Second time lucky?

100% stake sale and lower debt can make Air India a better buy

Second time lucky?
Air India
Business Standard Editorial Comment
3 min read Last Updated : May 28 2019 | 12:36 AM IST
The government has reportedly revived the plan to go in for a strategic sale of Air India and has asked the Air India management to finalise the financial accounts of the airline and its subsidiaries for 2018-19 by the end of June. A new expression of interest to invite bids is expected to be in the public domain within a month’s time. This is encouraging news, because the sale of Air India has been hanging fire for a very long time and successive governments have failed to find a breakthrough. As a result, Air India has continued to be a drag on the taxpayers’ account.

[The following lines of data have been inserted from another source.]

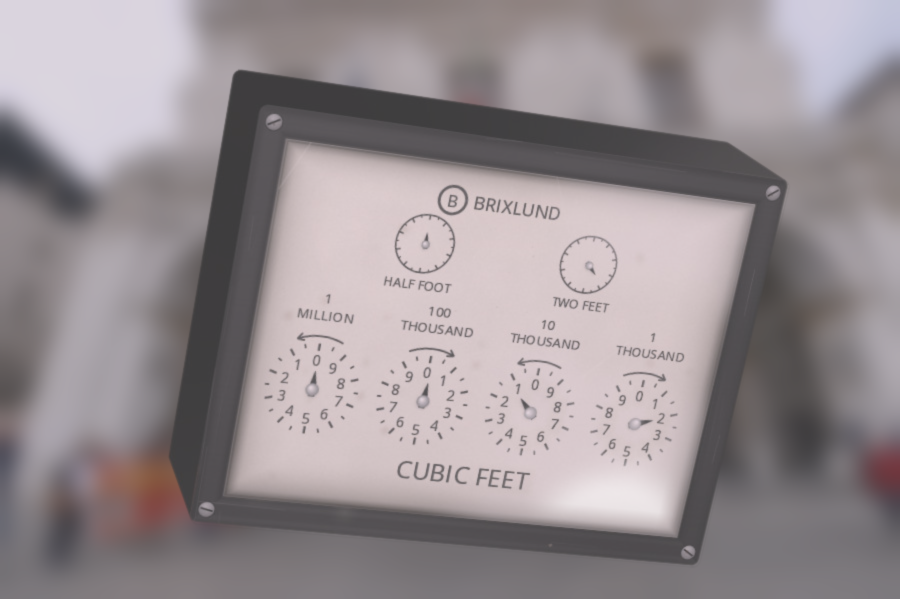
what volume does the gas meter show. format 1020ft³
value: 1200ft³
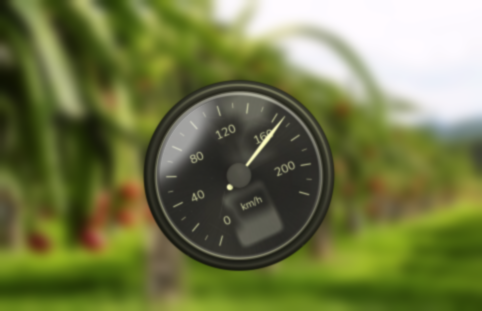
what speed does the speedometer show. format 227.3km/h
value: 165km/h
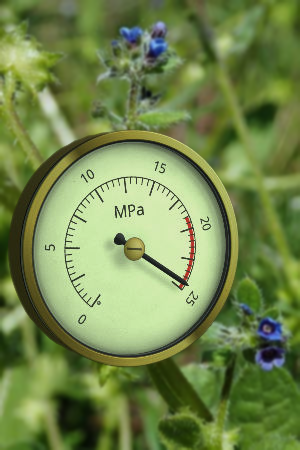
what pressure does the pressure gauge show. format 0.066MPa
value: 24.5MPa
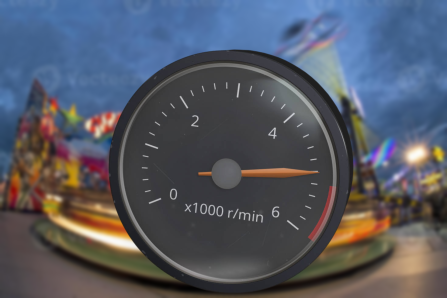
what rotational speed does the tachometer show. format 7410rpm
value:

For instance, while its revenue went up from Rs 20,526 crore to Rs 22,146 crore between 2015-16 and 2017-18, net loss grew from Rs 3,837 crore to Rs 5,765 crore. The NDA government failed to clinch a deal for Air India in the last financial year as not a single entity showed any interest in picking up stake in the state carrier — perhaps with good reasons. The government, for example, offered just 74 per cent of its stake last year. This essentially scared prospective buyers who did not want to do business with the government as a partner. There were several other contentious provisions in the expression of interest that was released last financial year. For instance, the Rs 5,000 crore net worth criterion for Indian carriers was simply a non-starter because only IndiGo met that condition. Carriers with zero or negative worth were allowed to participate provided they formed a consortium with other partners, together adding up to the stipulated threshold. But their stake was limited to 51 per cent of the combined 74 per cent shareholding in the airline, with the government holding the balance 26 per cent. This effectively meant that such Indian carriers could only hold 38 per cent in Air India. The terms also said the consortium shareholding pattern had to be frozen at the Expression of Interest stage and the winning bidder had to keep the Air India brand and operate it as a standalone airline on an arm’s length basis. 

Stung by the past experience, the government seems to be keen on ensuring that those mistakes are not repeated. For example, instead of 76 per cent stake sale, this time around the government wants to let go of 95 per cent stake, keeping aside just 5 per cent for the purpose of providing for employee stock options. Another big stumbling block last time was the level of debt on Air India’s books. Here too, the government seems determined to make amends — it has already decided to transfer Rs 29,464 crore of Air India’s working-capital debt not secured by an asset to a new company, which the government hopes to pay back by monetising some of the airline’s profitable subsidiaries. This leaves the airline with a debt of Rs 25,000 crore, mostly long-term debt secured by aircraft purchases. This means the interest outgo will come down substantially to around Rs 1,700 crore a year. This is within manageable limits for an airline which will reign supreme in the vast US and North American markets after the closure of Jet Airways. Since more than half the 163 aircraft are owned by Air India, the new owner can monetise them and lease them back. The resounding win at the Lok Sabha elections has presented an opportunity for the government to walk the talk.